LE tengo dicho a la niña que no me traiga novios a casa, que me encariño con ellos y, luego, si lo dejan, da pena echarlos y pedirles la llave. El último estuvo viviendo unos meses en el camarote porque no tenía a dónde ir, pero cuando se acabó el verano me vi obligado a desahuciarlo para dejar sitio a las bicicletas. Me suplicó durante unos instantes, pero ya le dije: “No puedo dejar las bicicletas a la intemperie porque se oxidan. En cambio, tú no”. Hay que ser realista.

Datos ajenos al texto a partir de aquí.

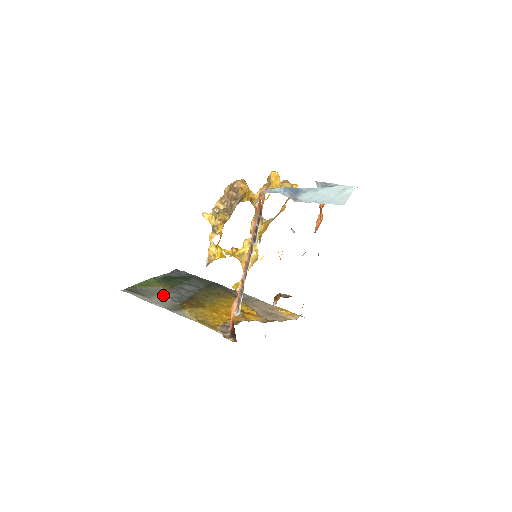
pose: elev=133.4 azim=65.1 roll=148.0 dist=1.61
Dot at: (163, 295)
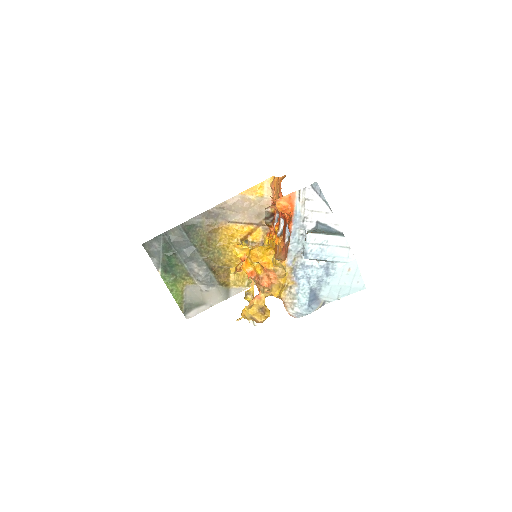
Dot at: (203, 291)
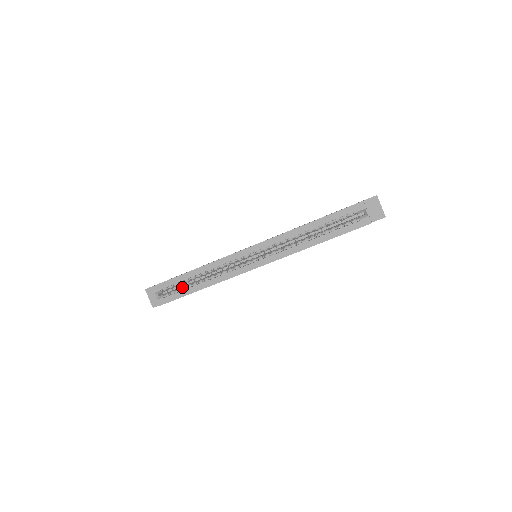
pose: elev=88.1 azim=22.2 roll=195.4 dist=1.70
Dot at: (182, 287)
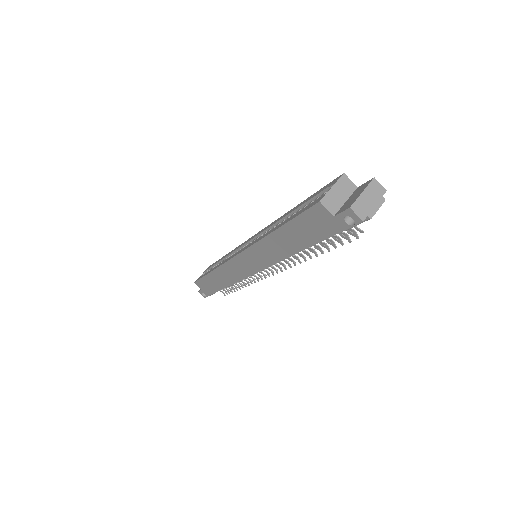
Dot at: occluded
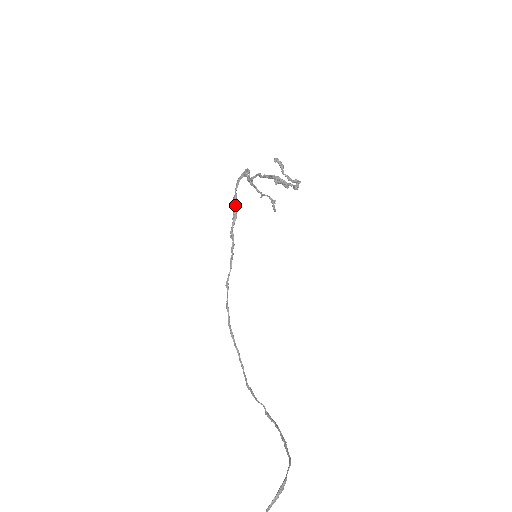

Todo empezó aquella tarde que entré en el cuarto de mi hija y estaba cambiándose el sujetador mientras él leía un tratado de semiótica comparada en Los juegos del hambre. El grito se escuchó en todo el barrio: “¡Aita, cómo te atreves a invadir mi intimidad!” Me quedé perplejo. Luego le recordé que le había bañado y cambiado de ropa durante muchos años y pregunté por qué el de la semiótica podía estar en el cuarto y yo no. La escena terminó pareciéndose al programa de Hombres, mujeres, simios y viceversa.

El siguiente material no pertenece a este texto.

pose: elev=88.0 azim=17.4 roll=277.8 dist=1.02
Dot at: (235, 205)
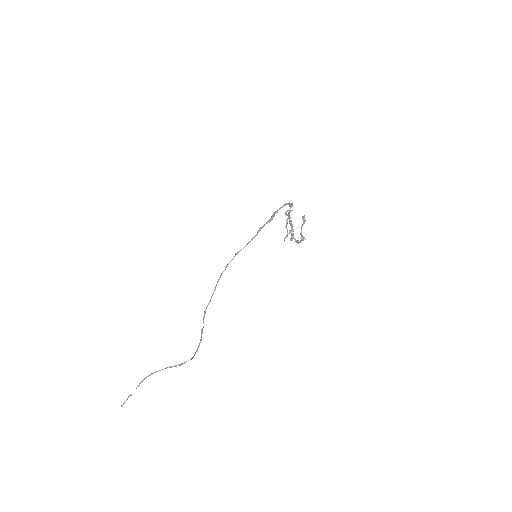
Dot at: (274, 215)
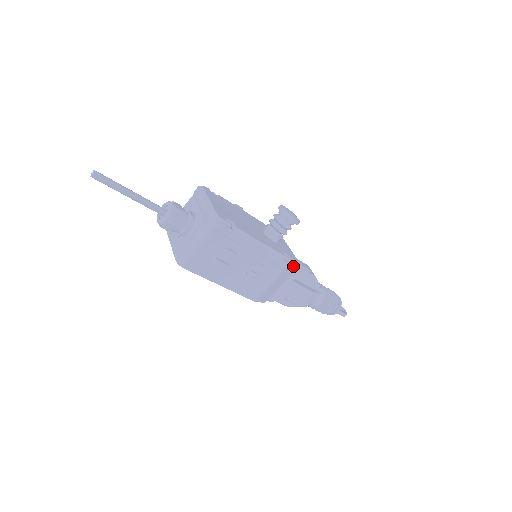
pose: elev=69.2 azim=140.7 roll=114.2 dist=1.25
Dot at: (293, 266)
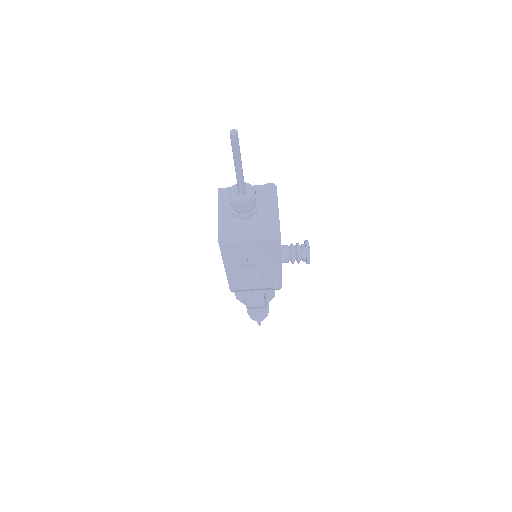
Dot at: (278, 289)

Así que me vengué echándolos del sofá de la sala, donde vivaqueaban los fines de semana. “El sofá es mío, la tele es mía y el mando también -les dije- y quiero ver The Big bang Theory, porque ayuda a mis neuronas a hacer la digestión”. Se fueron a la cocina, para descubrir que ya no había pizzas, ni refrescos ni helados en el frigorífico. Un par de semanas después se separaron. Tomaron la decisión ellos solos. Nunca me habría atrevido a interferir en sus vidas.